In this article, we've explored leveraging Ansible's powerful capabilities to automate key infrastructure tasks on AWS. We covered:

Provisioning EC2 instances: We demonstrated efficient instance creation using Ansible loops, catering to distributions like Ubuntu and Amazon Linux.
Passwordless authentication: We explored securing access from your control node to the newly created instances using public key authentication.
Conditional shutdown automation: We implemented an Ansible playbook that selectively shuts down Ubuntu instances based on the operating system family.

By combining these techniques, you can significantly streamline your AWS infrastructure management. Customize the playbooks further to match your specific requirements and security protocols.

Ansible offers a vast range of modules and functionalities for managing your infrastructure.
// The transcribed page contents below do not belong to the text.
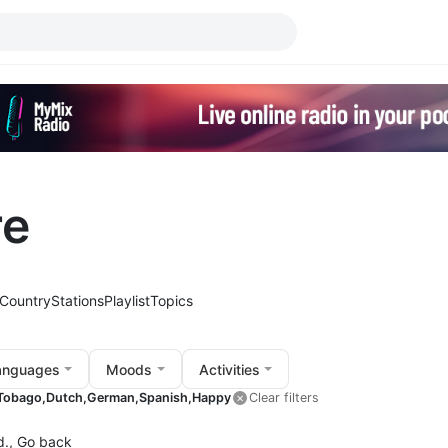
re
Country
Stations
Playlist
Topics
anguages
Moods
Activities
 Tobago,
Dutch,
German,
Spanish,
Happy
Clear filters
d.,
Go back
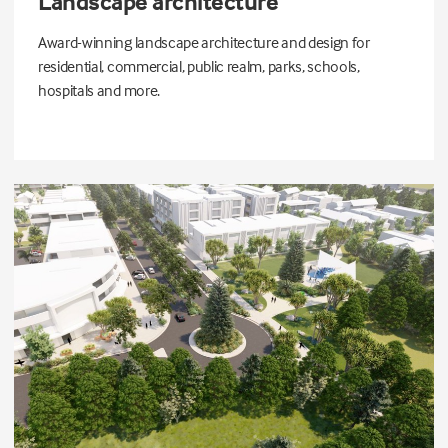
Landscape architecture
Award-winning landscape architecture and design for
residential, commercial, public realm, parks, schools,
hospitals and more.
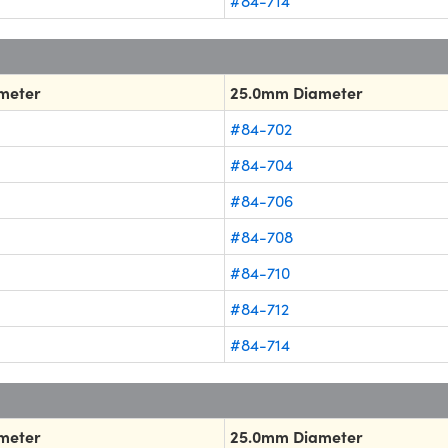
#84-714
meter
25.0mm Diameter
#84-702
#84-704
#84-706
#84-708
#84-710
#84-712
#84-714
meter
25.0mm Diameter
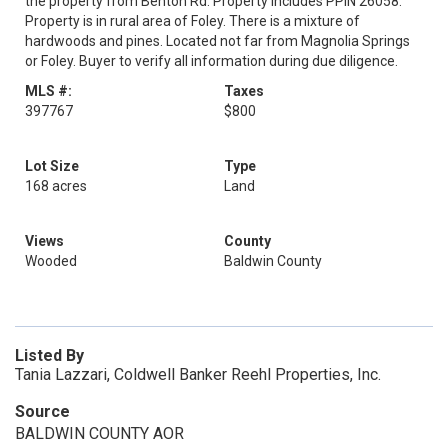
the property from Benton Rd. Property includes PPIN 26058.
Property is in rural area of Foley. There is a mixture of
hardwoods and pines. Located not far from Magnolia Springs
or Foley. Buyer to verify all information during due diligence.
MLS #:
Taxes
397767
$800
Lot Size
Type
168 acres
Land
Views
County
Wooded
Baldwin County
Listed By
Tania Lazzari, Coldwell Banker Reehl Properties, Inc.
Source
BALDWIN COUNTY AOR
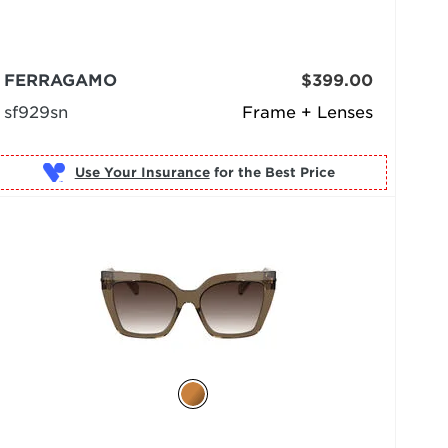
FERRAGAMO
$399.00
sf929sn
Frame + Lenses
Use Your Insurance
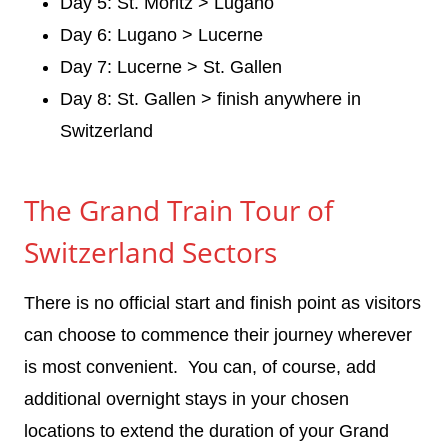
Day 5: St. Moritz > Lugano
Day 6: Lugano > Lucerne
Day 7: Lucerne > St. Gallen
Day 8: St. Gallen > finish anywhere in
Switzerland
The Grand Train Tour of
Switzerland Sectors
There is no official start and finish point as visitors
can choose to commence their journey wherever
is most convenient. You can, of course, add
additional overnight stays in your chosen
locations to extend the duration of your Grand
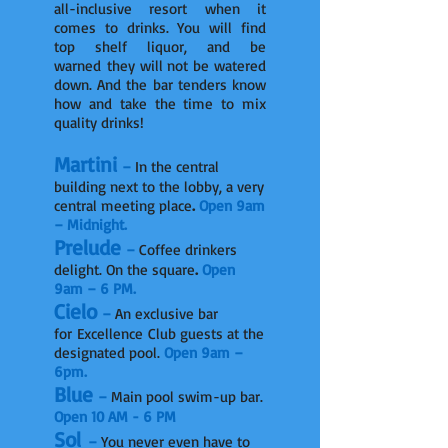
all-inclusive resort when it
comes to drinks. You will find
top shelf liquor, and be
warned they will not be watered
down. And the bar tenders know
how and take the time to mix
quality drinks!
Martini
–
In the central
building next to the lobby, a very
central meeting place
.
Open 9am
– Midnight.
Prelude
–
Coffee drinkers
delight. On the square
.
Open
9am – 6 PM.
Cielo
–
An exclusive bar
for Excellence Club guests at the
designated pool.
Open 9am –
6pm.
Blue
–
Main pool swim-up bar.
Open 10 AM - 6 PM
Sol
–
You never even have to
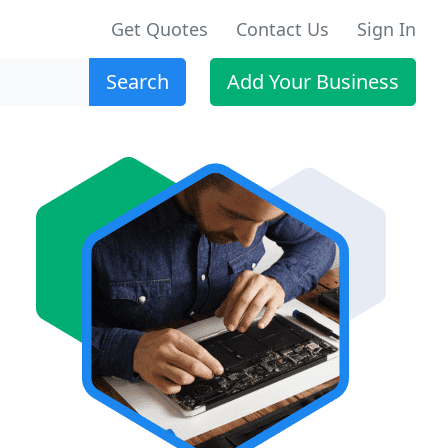
Get Quotes
Contact Us
Sign In
Search
Add Your Business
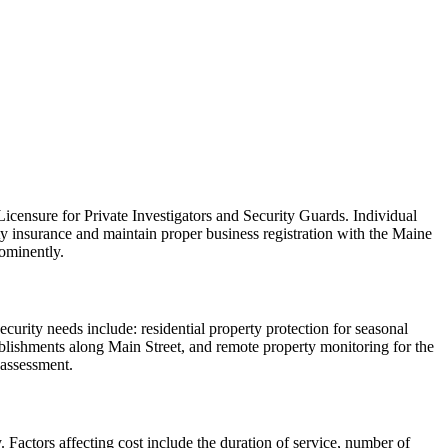
icensure for Private Investigators and Security Guards. Individual
ity insurance and maintain proper business registration with the Maine
rominently.
curity needs include: residential property protection for seasonal
stablishments along Main Street, and remote property monitoring for the
 assessment.
 Factors affecting cost include the duration of service, number of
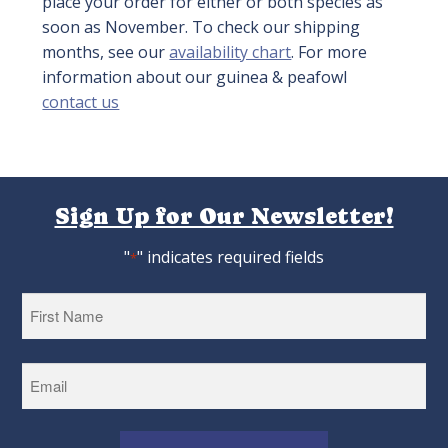
place your order for either or both species as
soon as November. To check our shipping
months, see our
availability chart
. For more
information about our guinea & peafowl
contact us
Sign Up for Our Newsletter!
"
" indicates required fields
*
First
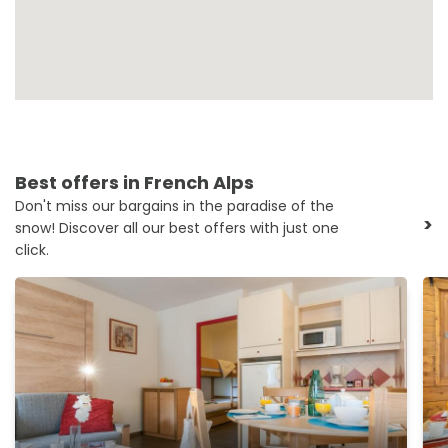
Best offers in French Alps
Don't miss our bargains in the paradise of the
>
snow! Discover all our best offers with just one
click.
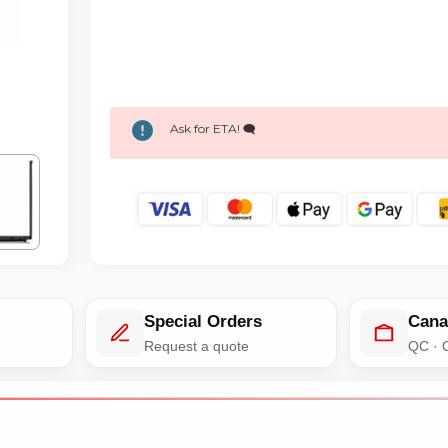
Ask for ETA! 🗨️
Special Orders
Cana
e
Request a quote
QC · 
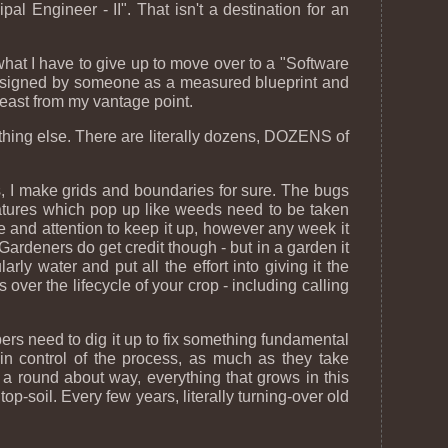
pal Engineer - II". That isn't a destination for an
 what I have to give up to move over to a "Software
 is designed by someone as a measured blueprint and
least from my vantage point.
mething else. There are literally dozens, DOZENS of
s, I make grids and boundaries for sure. The bugs
eatures which pop up like weeds need to be taken
ime and attention to keep it up, however any week it
Gardeners do get credit though - but in a garden it
larly water and put all the effort into giving it the
 over the lifecycle of your crop - including calling
ers need to dig it up to fix something fundamental
y in control of the process, as much as they take
 a round about way, everything that grows in this
op-soil. Every few years, literally turning-over old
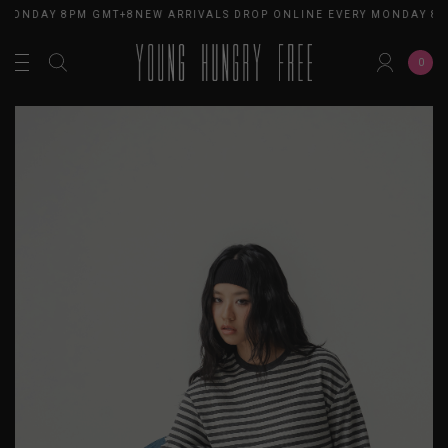
 MONDAY 8PM GMT+8
NEW ARRIVALS DROP ONLINE EVERY MONDAY 8P
0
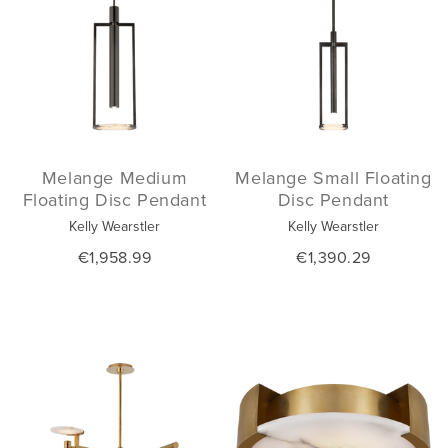
Melange Medium
Melange Small Floating
Floating Disc Pendant
Disc Pendant
Kelly Wearstler
Kelly Wearstler
€1,958.99
€1,390.29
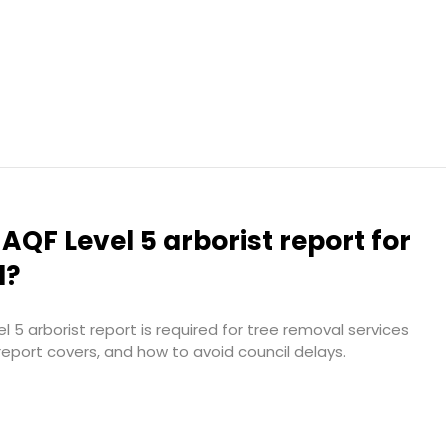
 AQF Level 5 arborist report for
l?
 5 arborist report is required for tree removal services
report covers, and how to avoid council delays.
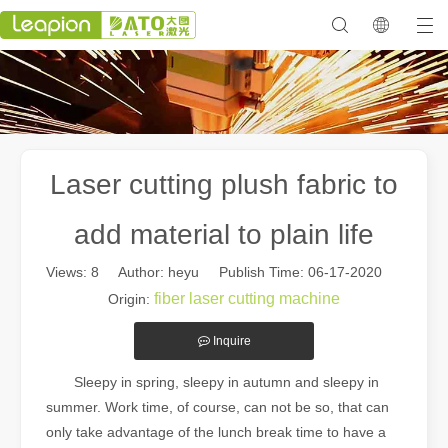
Laser cutting plush fabric to
add material to plain life
Views:
8
Author: heyu Publish Time: 06-17-2020
fiber laser cutting machine
Origin:
Inquire
Sleepy in spring, sleepy in autumn and sleepy in
summer. Work time, of course, can not be so, that can
only take advantage of the lunch break time to have a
As you delve deeper, you can explore advanced features like:

Inventory management: Enhance inventory management to dynamically discover and target your AWS resources.
Configuration management: Automate server configuration and application deployment to ensure consistency across your infrastructure.
Cloud-specific modules: Utilize Ansible's extensive support for managing various cloud platforms like AWS, Azure, and GCP.

By embracing Ansible's automation capabilities, you can free yourself from repetitive tasks and focus on building and scaling your cloud infrastructure with greater efficiency and control.